Tracked vehicle

Tracked vehicle

A tracked vehicle (also called: track-type tractor, tractor crawler, or track-laying vehicle) is a vehicle that runs on tracks instead of wheels. Typically used as part of an Engineering vehicle once additional attachments have been added.

The principal design advantages of tracked over wheeled vehicles are that they are in contact with a larger surface area than would generally be the case with a wheeled vehicle, and as a result exert a much lower force per unit area on the ground being traversed than a conventional wheeled vehicle of the same weight. This makes them suitable for use on soft, low friction and uneven ground such as mud, ice and snow. The principal disadvantage is that tracks are a more complex mechanism than a wheel, and relatively prone to failure modes such as snapped or derailed tracks.


A long line of patents disputes who the "originator" was of this concept.


Alvin O. Lombard of Waterville, Maine was issued a patent in 1901 for what appears to be a regular railroad steam locomotive with sled steerage on front and crawlers in rear for hauling logs in the Northeastern United States and Canada. The haulers allowed pulp to be taken to rivers in the winter. Prior to then, horses could be used only until snow depths made hauling impossible. Lombard began commercial production which lasted until around 1917 when focus switched entirely to gasoline powered machines. A gasoline powered hauler is on display at the Maine State Museum in Augusta, Maine.


After Lombard began operations, Hornsby in England manufactured at least two full length "track steer" machines, and their patent was later purchased by Holt in 1913, allowing Holt to be popularly known as the "inventor" of crawler tractors. Since the "tank" was a British concept it is more likely the Hornsby, which had been built and unsuccessfully pitched to their military, was the inspiration.

In a patent dispute involving rival crawler builder Best, testimony was brought in from people including Lombard, that Holt had inspected a Lombard log hauler shipped out to a western state by people who would later build the Phoenix log hauler in Eau Claire, WI, under license from Lombard. The Phoenix Centipeed typically had a fancier wood cab, steering wheel tipped forward at a 45 degree angle and vertical instead of horizontal cylinders.

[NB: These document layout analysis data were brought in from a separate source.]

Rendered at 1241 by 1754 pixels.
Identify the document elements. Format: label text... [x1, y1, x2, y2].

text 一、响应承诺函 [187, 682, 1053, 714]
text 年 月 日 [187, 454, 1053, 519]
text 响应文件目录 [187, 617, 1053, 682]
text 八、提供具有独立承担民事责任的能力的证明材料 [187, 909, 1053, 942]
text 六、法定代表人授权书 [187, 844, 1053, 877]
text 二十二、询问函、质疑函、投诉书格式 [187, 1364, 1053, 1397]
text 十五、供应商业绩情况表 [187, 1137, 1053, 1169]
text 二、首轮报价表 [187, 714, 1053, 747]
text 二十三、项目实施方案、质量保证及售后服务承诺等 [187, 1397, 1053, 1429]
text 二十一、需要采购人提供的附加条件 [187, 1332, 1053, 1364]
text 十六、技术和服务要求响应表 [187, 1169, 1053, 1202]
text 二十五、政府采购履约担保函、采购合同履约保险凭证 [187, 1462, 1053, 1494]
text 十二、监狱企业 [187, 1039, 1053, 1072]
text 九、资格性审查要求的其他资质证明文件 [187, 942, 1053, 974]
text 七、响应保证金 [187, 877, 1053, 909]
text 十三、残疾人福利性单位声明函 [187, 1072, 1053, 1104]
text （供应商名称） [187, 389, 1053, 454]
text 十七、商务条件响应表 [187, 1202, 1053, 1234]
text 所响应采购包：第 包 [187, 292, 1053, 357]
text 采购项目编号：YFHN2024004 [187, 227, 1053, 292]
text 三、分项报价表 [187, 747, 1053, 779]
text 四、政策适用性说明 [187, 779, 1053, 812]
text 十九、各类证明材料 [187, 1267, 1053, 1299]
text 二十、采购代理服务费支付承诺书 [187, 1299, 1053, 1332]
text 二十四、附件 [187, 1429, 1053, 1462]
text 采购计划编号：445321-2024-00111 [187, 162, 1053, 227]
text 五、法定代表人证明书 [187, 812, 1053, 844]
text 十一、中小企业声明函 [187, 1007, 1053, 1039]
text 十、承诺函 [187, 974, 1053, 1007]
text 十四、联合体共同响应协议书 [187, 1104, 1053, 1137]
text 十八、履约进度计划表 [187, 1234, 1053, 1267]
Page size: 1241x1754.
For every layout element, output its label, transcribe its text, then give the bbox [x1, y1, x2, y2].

In the meantime a gasoline powered motor home was built by Lombard for Holman Harry (Flannery) Linn of Old Town, Maine to pull the equipment wagon of his dog & pony show, resembling a trolley car only with wheels in front and Lombard crawlers in rear. Linn had experimented with gasoline and steam powered vehicles and six wheel drive before this, and at some point entered Lombard's employment as a demonstrator, mechanic and sales agent. This resulted in a question of proprietorship of patent rights after a single rear tracked gasoline powered road engine of tricycle arrangement was built to replace the larger motor home in 1909 on account of problems with the old picturesque wooden bridges. This dispute resulted in Linn departing Maine and relocating to Morris, NY, to build an improved, contour following flexible lag tread or crawler with independent suspension of halftrack type, gasoline and later diesel powered. Although several were delivered for military use between 1917 and 1946, Linn never received any large military orders. Most of the production between 1917 and 1952, approximately 2500 units, was sold directly to highway departments and contractors. Steel tracks and payload capacity allowed these machines to work in terrain that would shred or cause to spin the poorer quality rubber tires that existed before the mid 1930's.

Linn was a pioneer in snow removal before the practice was embraced in rural areas, with a nine foot steel v-plow and sixteen foot adjustable leveling wings on either side. Once the highway system became paved, snowplowing could be done by four wheel drive trucks equipped by improving tire designs, and the Linn became an off highway vehicle, for logging, mining, dam construction, arctic exploration, etc.


Once steel cleats became unpopular on paved roads, in 1938 a limited experiment began to bridge the gap between truck and tractor, a "convertible vehicle" patented by Phillip Sloan, the C5 Catruk, suffered design flaws and limited production before it was finally abandoned.

Fate of pioneer companies

Lombard gasoline production was more limited as they never managed to diversify use away from log hauling; it is believed a diesel built in 1934 was their last unit.

Phoenix, Eau Claire, Wisconsin, appears to have built at least one gasoline powered machine before fading into history.

Holt and Best ended up merging. Holt had registered the trademark Caterpillar. They merged company produced a version of the Best 60 tractor, which later became the Caterpillar 60. The new corporation Caterpillar Inc. took that name about 1925, and remains in business today.